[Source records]
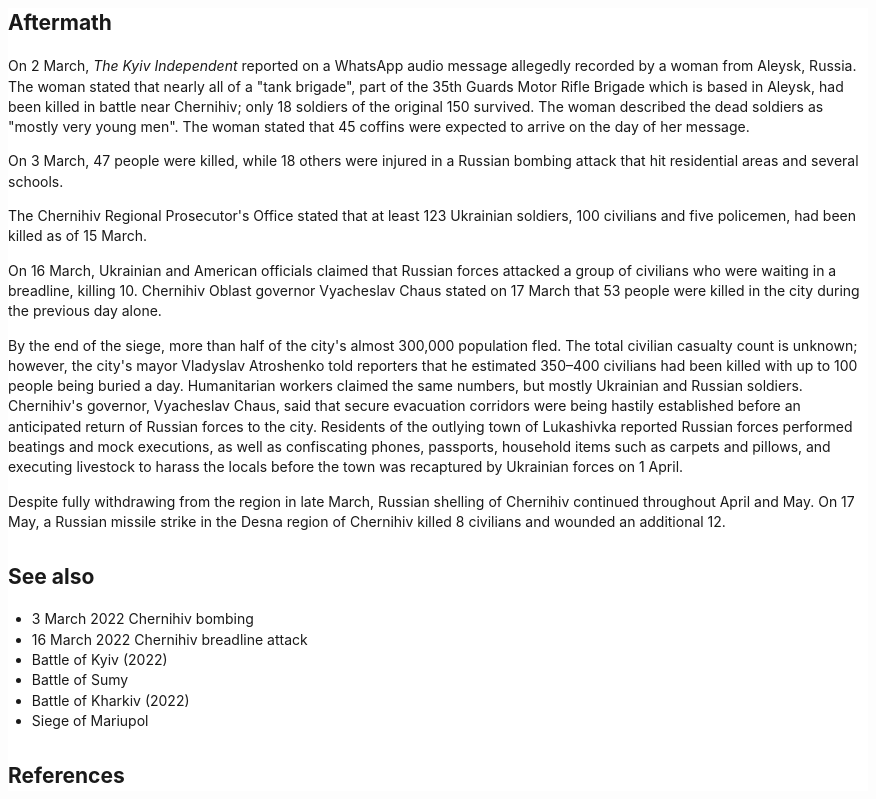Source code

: ## Aftermath

On 2 March, _The Kyiv Independent_ reported on a WhatsApp audio message allegedly recorded by a woman from Aleysk, Russia. The woman stated that nearly all of a "tank brigade", part of the 35th Guards Motor Rifle Brigade which is based in Aleysk, had been killed in battle near Chernihiv; only 18 soldiers of the original 150 survived. The woman described the dead soldiers as "mostly very young men". The woman stated that 45 coffins were expected to arrive on the day of her message.

On 3 March, 47 people were killed, while 18 others were injured in a Russian bombing attack that hit residential areas and several schools.

The Chernihiv Regional Prosecutor's Office stated that at least 123 Ukrainian soldiers, 100 civilians and five policemen, had been killed as of 15 March.

On 16 March, Ukrainian and American officials claimed that Russian forces attacked a group of civilians who were waiting in a breadline, killing 10. Chernihiv Oblast governor Vyacheslav Chaus stated on 17 March that 53 people were killed in the city during the previous day alone.

By the end of the siege, more than half of the city's almost 300,000 population fled. The total civilian casualty count is unknown; however, the city's mayor Vladyslav Atroshenko told reporters that he estimated 350–400 civilians had been killed with up to 100 people being buried a day. Humanitarian workers claimed the same numbers, but mostly Ukrainian and Russian soldiers. Chernihiv's governor, Vyacheslav Chaus, said that secure evacuation corridors were being hastily established before an anticipated return of Russian forces to the city. Residents of the outlying town of Lukashivka reported Russian forces performed beatings and mock executions, as well as confiscating phones, passports, household items such as carpets and pillows, and executing livestock to harass the locals before the town was recaptured by Ukrainian forces on 1 April.

Despite fully withdrawing from the region in late March, Russian shelling of Chernihiv continued throughout April and May. On 17 May, a Russian missile strike in the Desna region of Chernihiv killed 8 civilians and wounded an additional 12.

## See also

- 3 March 2022 Chernihiv bombing
- 16 March 2022 Chernihiv breadline attack
- Battle of Kyiv (2022)
- Battle of Sumy
- Battle of Kharkiv (2022)
- Siege of Mariupol

## References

Prompt
Please state how many lines in the data contain the word "governor", giving only that number.

Task output
2